Another vehicle carrier G Poseidon has made it into Southampton after shifting cargo punctured her hull. There were some good pictures available yesterday but I cannot find them now, showing what looked like a digger bucket and lashing chains sticking out the side.

Apparently she met some heavy seas, during which the cargo shifted causing such damage that it was considered prudent to put into Southampton where she is now safely berthed.

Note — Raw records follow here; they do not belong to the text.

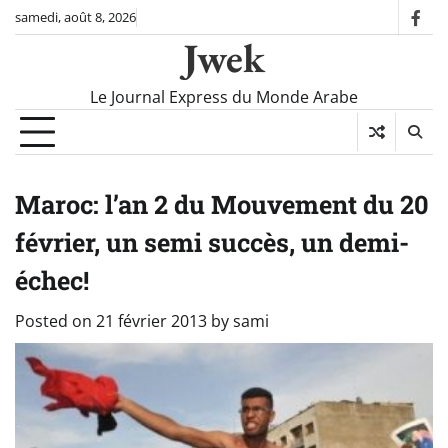
Skip
samedi, août 8, 2026
fac
to
Jwek
content
Le Journal Express du Monde Arabe
Maroc: l’an 2 du Mouvement du 20
février, un semi succès, un demi-
échec!
Posted on
21 février 2013
by
sami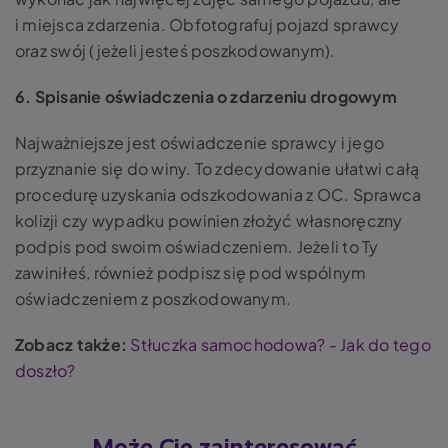
i miejsca zdarzenia. Obfotografuj pojazd sprawcy
oraz swój (jeżeli jesteś poszkodowanym).
6. Spisanie oświadczenia o zdarzeniu drogowym
Najważniejsze jest oświadczenie sprawcy i jego
przyznanie się do winy. To zdecydowanie ułatwi całą
procedurę uzyskania odszkodowania z OC. Sprawca
kolizji czy wypadku powinien złożyć własnoręczny
podpis pod swoim oświadczeniem. Jeżeli to Ty
zawiniłeś, również podpisz się pod wspólnym
oświadczeniem z poszkodowanym.
Zobacz także:
Stłuczka samochodowa? - Jak do tego
doszło?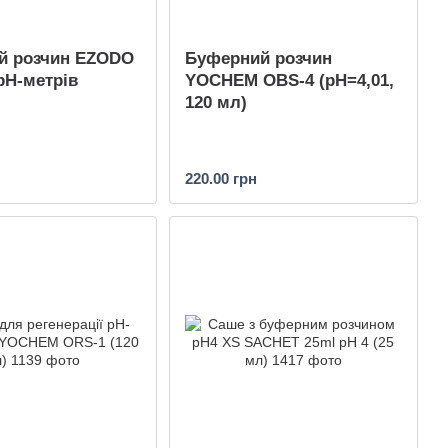
й розчин EZODO
Буферний розчин
рН-метрів
YOCHEM OBS-4 (pH=4,01,
120 мл)
220.00 грн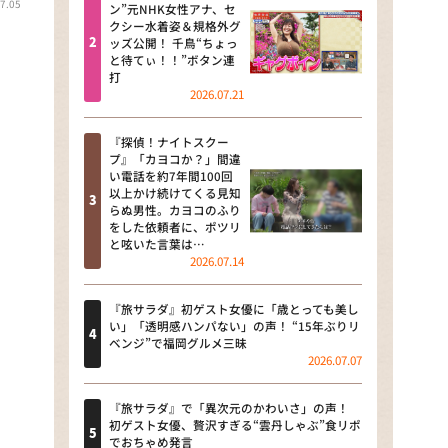
7.05
河合＆A.B.C-Z塚田×福井アナ
ン”元NHK女性アナ、セ
クシー水着姿＆規格外グ
「なんでやねん！？」（news お
ッズ公開！ 千鳥“ちょっ
かえり）
と待てぃ！！”ボタン連
打
DAIGOも台所 ～きょうの献立 何
2026.07.21
にする？～
『探偵！ナイトスクー
本日はダイアンなり！シーズン２
プ』「カヨコか？」間違
い電話を約7年間100回
朝だ！生です旅サラダ
以上かけ続けてくる見知
らぬ男性。カヨコのふり
をした依頼者に、ポツリ
教えて！ニュースライブ 正義の
と呟いた言葉は…
ミカタ
2026.07.14
ＬＩＦＥ～夢のカタチ～
『旅サラダ』初ゲスト女優に「歳とっても美し
い」「透明感ハンパない」の声！ “15年ぶりリ
新婚さんいらっしゃい！
ベンジ”で福岡グルメ三昧
2026.07.07
ポツンと一軒家
『旅サラダ』で「異次元のかわいさ」の声！
ザキ山小屋本館
初ゲスト女優、贅沢すぎる“雲丹しゃぶ”食リポ
でおちゃめ発言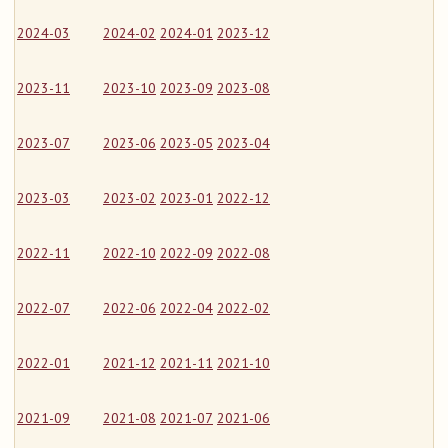
2024-03
2024-02
2024-01
2023-12
2023-11
2023-10
2023-09
2023-08
2023-07
2023-06
2023-05
2023-04
2023-03
2023-02
2023-01
2022-12
2022-11
2022-10
2022-09
2022-08
2022-07
2022-06
2022-04
2022-02
2022-01
2021-12
2021-11
2021-10
2021-09
2021-08
2021-07
2021-06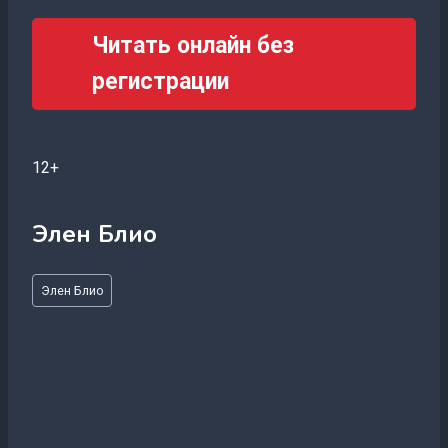
Читать онлайн без
регистрации
12+
Элен Блио
Метки
Элен Блио
записи: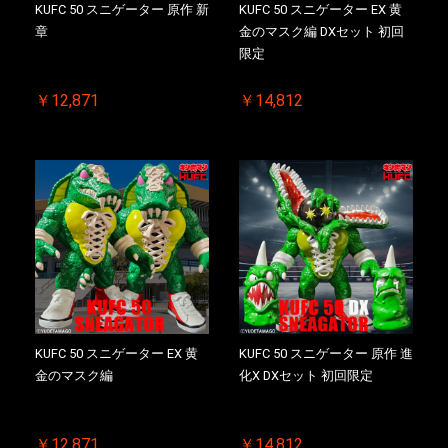
KUFC 50 スニゲーター 原作 新
KUFC 50 スニゲーター EX 黄
章
金のマスク編 DXセット 初回
限定
￥12,871
￥14,812
KUFC 50 スニゲーター EX 黄
KUFC 50 スニゲーター 原作 進
金のマスク編
化X DXセット 初回限定
￥12,871
￥14,812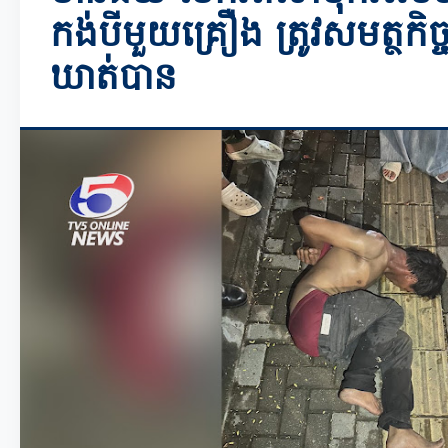
កង់បីមួយគ្រឿង ត្រូវសមត្ថកិ
ឃាត់បាន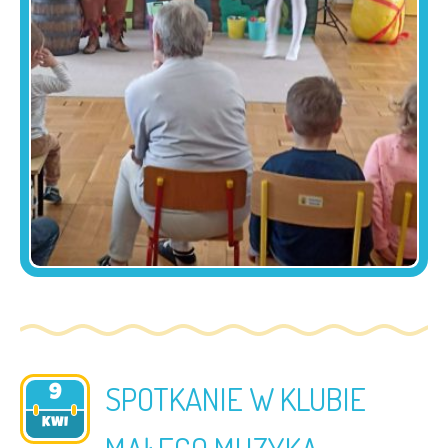
SPOTKANIE W KLUBIE
9
2025
KWI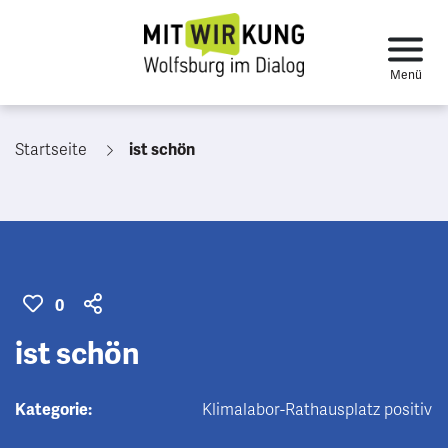
Startseite
ist schön
0
ist schön
Kategorie:
Klimalabor-Rathausplatz positiv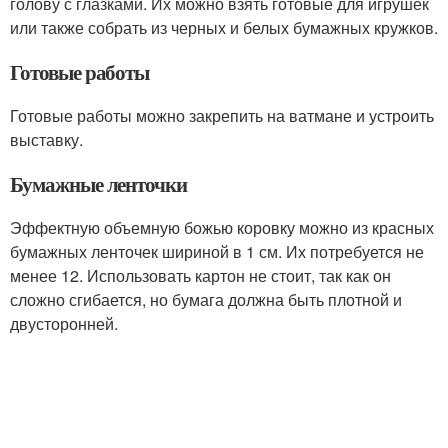
голову с глазками. Их можно взять готовые для игрушек
или также собрать из черных и белых бумажных кружков.
Готовые работы
Готовые работы можно закрепить на ватмане и устроить
выставку.
Бумажные ленточки
Эффектную объемную божью коровку можно из красных
бумажных ленточек шириной в 1 см. Их потребуется не
менее 12. Использовать картон не стоит, так как он
сложно сгибается, но бумага должна быть плотной и
двусторонней.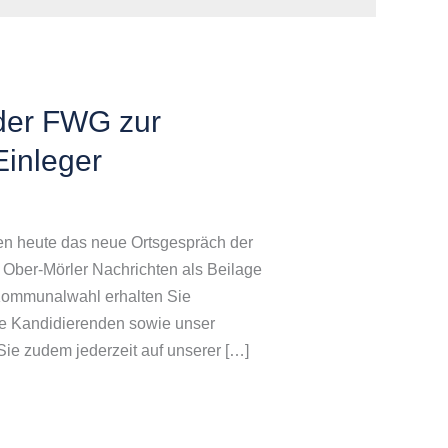
der FWG zur
inleger
nen heute das neue Ortsgespräch der
 Ober-Mörler Nachrichten als Beilage
r Kommunalwahl erhalten Sie
ie Kandidierenden sowie unser
 Sie zudem jederzeit auf unserer […]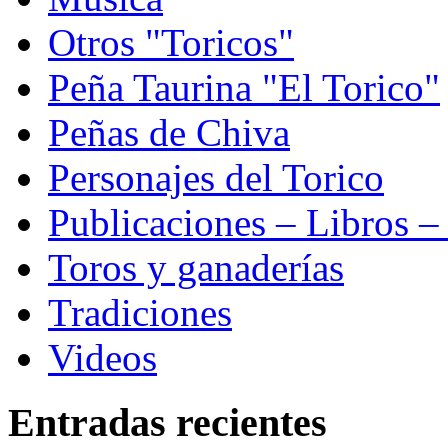
Otros "Toricos"
Peña Taurina "El Torico"
Peñas de Chiva
Personajes del Torico
Publicaciones – Libros –
Toros y ganaderías
Tradiciones
Videos
Entradas recientes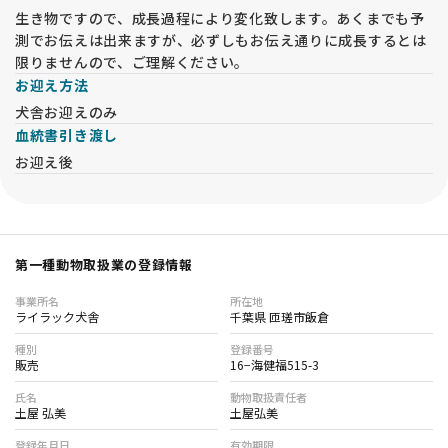
生き物ですので、成長過程により変化致します。あくまでも予
測でお伝えは出来ますが、必ずしもお伝え通りに成長するとは
限りませんので、ご理解ください。
お迎え方法
犬舎お迎えのみ
血統書引き渡し
お迎え後
第一種動物取扱業の登録情報
事業所名
所在地
ライラック犬舎
千葉県 匝瑳市飯倉
種別
登録番号
販売
16−海健福515-3
氏名
動物取扱責任者
土屋 弘美
土屋弘美
登録年月日
有効期限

https://worldmaritimenews.com/archives/150333/another-car-carrier-gets-stuck-at-southampton-docks/


----------



## litz (Aug 20, 2012)

Found this ...

http://www.dailyecho.co.uk/news/11744455.Another_ship_is_stranded_in_Southampton_water/

Clearly shows multiple impact points ...


----------



## Tony Collins (Aug 29, 2010)

Yeah, I saw that in the link in my post, but there where much more detailed pics yesterday, including close-ups. What looked like the edge of a digger bucket and a lashing chain hanging out through a hole in the hull with a hook on the end. I came across them by accident in a series of pictures of the Hoegh Osaka. I didn't appreciate what they were at the time, but they have been removed from the file in which they were included erroniously.


----------



## ben27 (Dec 27, 2012)

good day tony collins sm,today,00:50.re:another car carrier get hull damage by shifting cargo-in southhampton.there seems to be a lot of problems with ro-ro,vessels of late.thanks for interesting post.regards ben27


----------



## Dartskipper (Jan 16, 2015)

ben27 said:


> good day tony collins sm,today,00:50.re:another car carrier get hull damage by shifting cargo-in southhampton.there seems to be a lot of problems with ro-ro,vessels of late.thanks for interesting post.regards ben27


"Ro-Ro" Is that "Roll on and Roll Over?


----------